*** Opening of Provided material ***

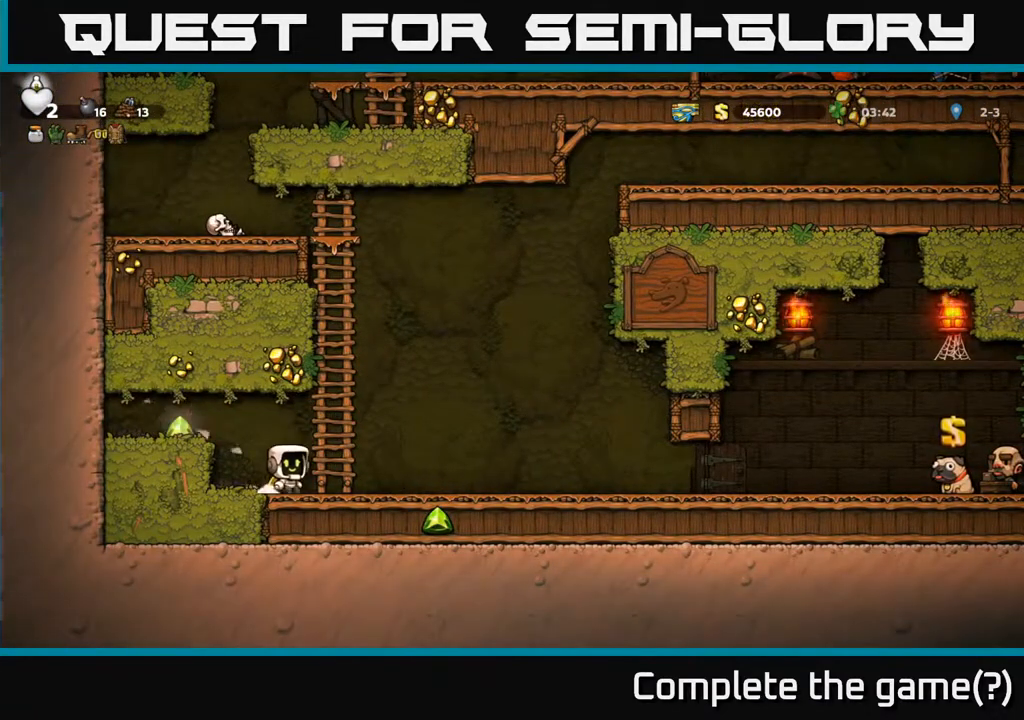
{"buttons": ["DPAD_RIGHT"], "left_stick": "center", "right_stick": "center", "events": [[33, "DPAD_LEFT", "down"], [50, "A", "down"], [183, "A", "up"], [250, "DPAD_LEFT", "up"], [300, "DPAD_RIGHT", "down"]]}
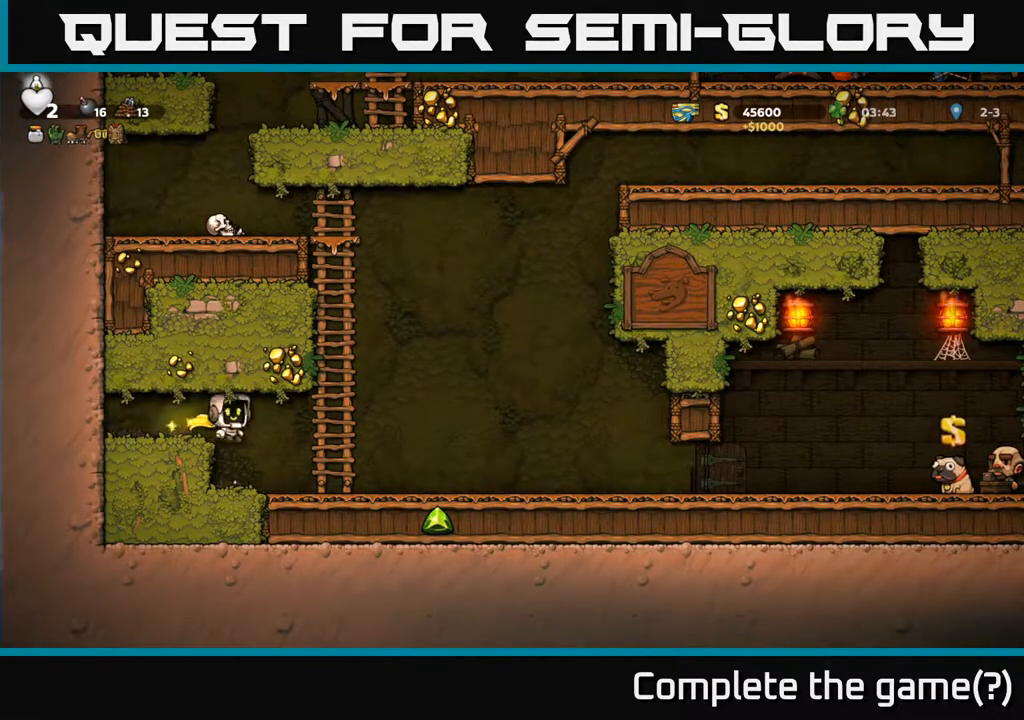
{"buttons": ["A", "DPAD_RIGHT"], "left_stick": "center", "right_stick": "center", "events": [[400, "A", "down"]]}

*** Close of Provided material ***
*** Opening of Provided material ***

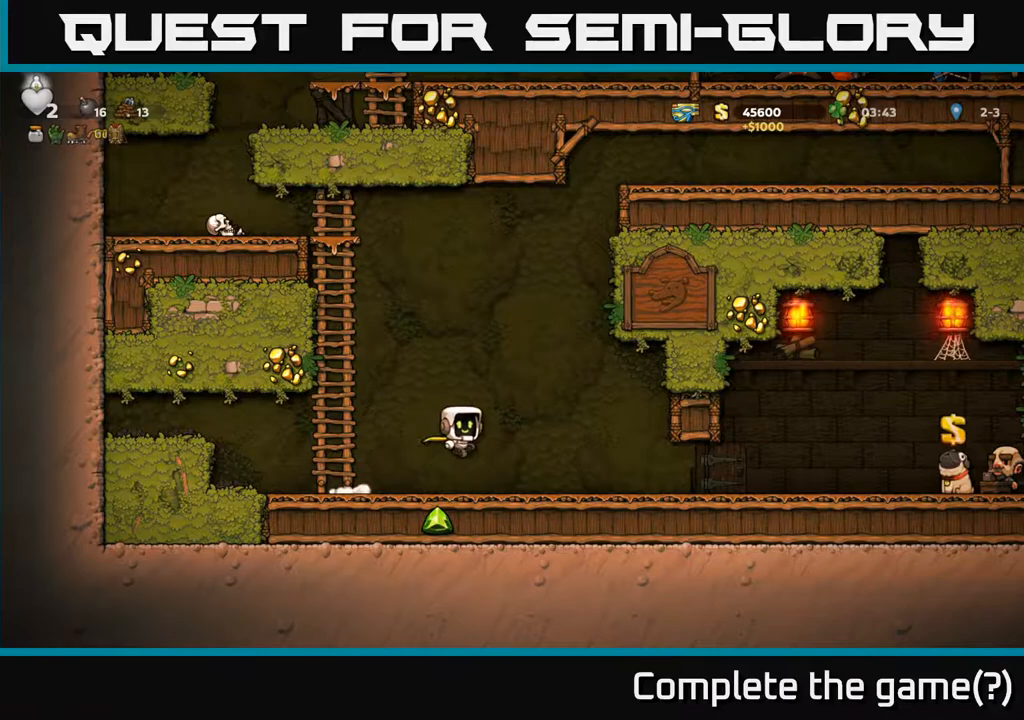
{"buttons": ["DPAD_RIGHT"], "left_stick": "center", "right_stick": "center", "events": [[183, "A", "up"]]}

*** Close of Provided material ***

→ Aim of the task
Could you copy each line of the material that holds "down"?

→ Answer area
{"buttons": ["DPAD_RIGHT"], "left_stick": "center", "right_stick": "center", "events": [[33, "DPAD_LEFT", "down"], [50, "A", "down"], [183, "A", "up"], [250, "DPAD_LEFT", "up"], [300, "DPAD_RIGHT", "down"]]}
{"buttons": ["A", "DPAD_RIGHT"], "left_stick": "center", "right_stick": "center", "events": [[400, "A", "down"]]}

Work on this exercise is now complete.